RECORDED INFORMATION:

Segment Open

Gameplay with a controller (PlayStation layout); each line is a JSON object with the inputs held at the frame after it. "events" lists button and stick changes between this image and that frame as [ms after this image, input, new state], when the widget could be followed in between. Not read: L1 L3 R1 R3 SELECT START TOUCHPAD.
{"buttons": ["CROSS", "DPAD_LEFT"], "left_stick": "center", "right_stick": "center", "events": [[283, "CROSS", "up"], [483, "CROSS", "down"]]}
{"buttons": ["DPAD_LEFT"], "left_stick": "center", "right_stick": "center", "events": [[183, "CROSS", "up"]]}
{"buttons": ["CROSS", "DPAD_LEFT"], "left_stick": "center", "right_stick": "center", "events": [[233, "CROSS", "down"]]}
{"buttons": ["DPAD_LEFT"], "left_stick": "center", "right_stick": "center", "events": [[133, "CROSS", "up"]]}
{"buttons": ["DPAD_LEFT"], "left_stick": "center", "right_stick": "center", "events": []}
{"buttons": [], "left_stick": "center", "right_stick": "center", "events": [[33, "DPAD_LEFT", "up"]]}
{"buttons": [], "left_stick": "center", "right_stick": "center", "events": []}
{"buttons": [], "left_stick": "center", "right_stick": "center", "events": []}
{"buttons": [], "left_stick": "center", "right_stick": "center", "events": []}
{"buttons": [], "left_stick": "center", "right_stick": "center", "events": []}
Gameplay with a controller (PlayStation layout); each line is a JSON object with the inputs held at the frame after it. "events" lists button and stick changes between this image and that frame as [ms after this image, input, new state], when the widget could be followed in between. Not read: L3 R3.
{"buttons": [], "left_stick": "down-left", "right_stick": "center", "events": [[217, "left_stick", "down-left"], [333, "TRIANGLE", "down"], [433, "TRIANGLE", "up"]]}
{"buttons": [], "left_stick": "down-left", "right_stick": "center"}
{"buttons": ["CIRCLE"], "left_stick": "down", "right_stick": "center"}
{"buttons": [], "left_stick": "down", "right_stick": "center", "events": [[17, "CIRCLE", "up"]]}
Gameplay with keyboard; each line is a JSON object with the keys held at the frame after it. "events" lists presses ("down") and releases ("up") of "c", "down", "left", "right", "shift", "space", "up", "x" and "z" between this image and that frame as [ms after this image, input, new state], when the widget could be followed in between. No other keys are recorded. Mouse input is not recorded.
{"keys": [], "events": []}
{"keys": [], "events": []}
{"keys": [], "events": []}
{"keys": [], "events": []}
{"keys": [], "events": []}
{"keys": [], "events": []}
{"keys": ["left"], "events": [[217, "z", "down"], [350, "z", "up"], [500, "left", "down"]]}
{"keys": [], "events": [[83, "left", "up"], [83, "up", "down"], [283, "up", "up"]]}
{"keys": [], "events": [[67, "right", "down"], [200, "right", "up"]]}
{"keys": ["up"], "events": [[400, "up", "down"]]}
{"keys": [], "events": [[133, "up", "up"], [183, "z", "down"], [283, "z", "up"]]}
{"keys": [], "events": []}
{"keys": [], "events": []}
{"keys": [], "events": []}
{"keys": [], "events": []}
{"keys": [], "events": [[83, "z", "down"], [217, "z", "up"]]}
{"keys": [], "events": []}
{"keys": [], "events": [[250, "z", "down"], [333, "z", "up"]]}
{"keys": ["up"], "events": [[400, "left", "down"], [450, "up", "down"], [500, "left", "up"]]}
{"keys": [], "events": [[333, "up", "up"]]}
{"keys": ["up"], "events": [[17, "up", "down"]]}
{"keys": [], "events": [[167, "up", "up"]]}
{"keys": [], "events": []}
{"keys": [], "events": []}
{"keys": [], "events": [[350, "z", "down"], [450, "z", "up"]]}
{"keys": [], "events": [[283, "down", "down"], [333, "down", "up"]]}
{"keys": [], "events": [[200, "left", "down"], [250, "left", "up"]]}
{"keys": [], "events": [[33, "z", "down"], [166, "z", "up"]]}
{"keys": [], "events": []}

Segment Closed

ACTIVITY: Reproduce every record word for word.

YOUR RESPONSE:
Gameplay with a controller (PlayStation layout); each line is a JSON object with the inputs held at the frame after it. "events" lists button and stick changes between this image and that frame as [ms after this image, input, new state], when the widget could be followed in between. Not read: L1 L3 R1 R3 SELECT START TOUCHPAD.
{"buttons": ["CROSS", "DPAD_LEFT"], "left_stick": "center", "right_stick": "center", "events": [[283, "CROSS", "up"], [483, "CROSS", "down"]]}
{"buttons": ["DPAD_LEFT"], "left_stick": "center", "right_stick": "center", "events": [[183, "CROSS", "up"]]}
{"buttons": ["CROSS", "DPAD_LEFT"], "left_stick": "center", "right_stick": "center", "events": [[233, "CROSS", "down"]]}
{"buttons": ["DPAD_LEFT"], "left_stick": "center", "right_stick": "center", "events": [[133, "CROSS", "up"]]}
{"buttons": ["DPAD_LEFT"], "left_stick": "center", "right_stick": "center", "events": []}
{"buttons": [], "left_stick": "center", "right_stick": "center", "events": [[33, "DPAD_LEFT", "up"]]}
{"buttons": [], "left_stick": "center", "right_stick": "center", "events": []}
{"buttons": [], "left_stick": "center", "right_stick": "center", "events": []}
{"buttons": [], "left_stick": "center", "right_stick": "center", "events": []}
{"buttons": [], "left_stick": "center", "right_stick": "center", "events": []}
Gameplay with a controller (PlayStation layout); each line is a JSON object with the inputs held at the frame after it. "events" lists button and stick changes between this image and that frame as [ms after this image, input, new state], when the widget could be followed in between. Not read: L3 R3.
{"buttons": [], "left_stick": "down-left", "right_stick": "center", "events": [[217, "left_stick", "down-left"], [333, "TRIANGLE", "down"], [433, "TRIANGLE", "up"]]}
{"buttons": [], "left_stick": "down-left", "right_stick": "center"}
{"buttons": ["CIRCLE"], "left_stick": "down", "right_stick": "center"}
{"buttons": [], "left_stick": "down", "right_stick": "center", "events": [[17, "CIRCLE", "up"]]}
Gameplay with keyboard; each line is a JSON object with the keys held at the frame after it. "events" lists presses ("down") and releases ("up") of "c", "down", "left", "right", "shift", "space", "up", "x" and "z" between this image and that frame as [ms after this image, input, new state], when the widget could be followed in between. No other keys are recorded. Mouse input is not recorded.
{"keys": [], "events": []}
{"keys": [], "events": []}
{"keys": [], "events": []}
{"keys": [], "events": []}
{"keys": [], "events": []}
{"keys": [], "events": []}
{"keys": ["left"], "events": [[217, "z", "down"], [350, "z", "up"], [500, "left", "down"]]}
{"keys": [], "events": [[83, "left", "up"], [83, "up", "down"], [283, "up", "up"]]}
{"keys": [], "events": [[67, "right", "down"], [200, "right", "up"]]}
{"keys": ["up"], "events": [[400, "up", "down"]]}
{"keys": [], "events": [[133, "up", "up"], [183, "z", "down"], [283, "z", "up"]]}
{"keys": [], "events": []}
{"keys": [], "events": []}
{"keys": [], "events": []}
{"keys": [], "events": []}
{"keys": [], "events": [[83, "z", "down"], [217, "z", "up"]]}
{"keys": [], "events": []}
{"keys": [], "events": [[250, "z", "down"], [333, "z", "up"]]}
{"keys": ["up"], "events": [[400, "left", "down"], [450, "up", "down"], [500, "left", "up"]]}
{"keys": [], "events": [[333, "up", "up"]]}
{"keys": ["up"], "events": [[17, "up", "down"]]}
{"keys": [], "events": [[167, "up", "up"]]}
{"keys": [], "events": []}
{"keys": [], "events": []}
{"keys": [], "events": [[350, "z", "down"], [450, "z", "up"]]}
{"keys": [], "events": [[283, "down", "down"], [333, "down", "up"]]}
{"keys": [], "events": [[200, "left", "down"], [250, "left", "up"]]}
{"keys": [], "events": [[33, "z", "down"], [166, "z", "up"]]}
{"keys": [], "events": []}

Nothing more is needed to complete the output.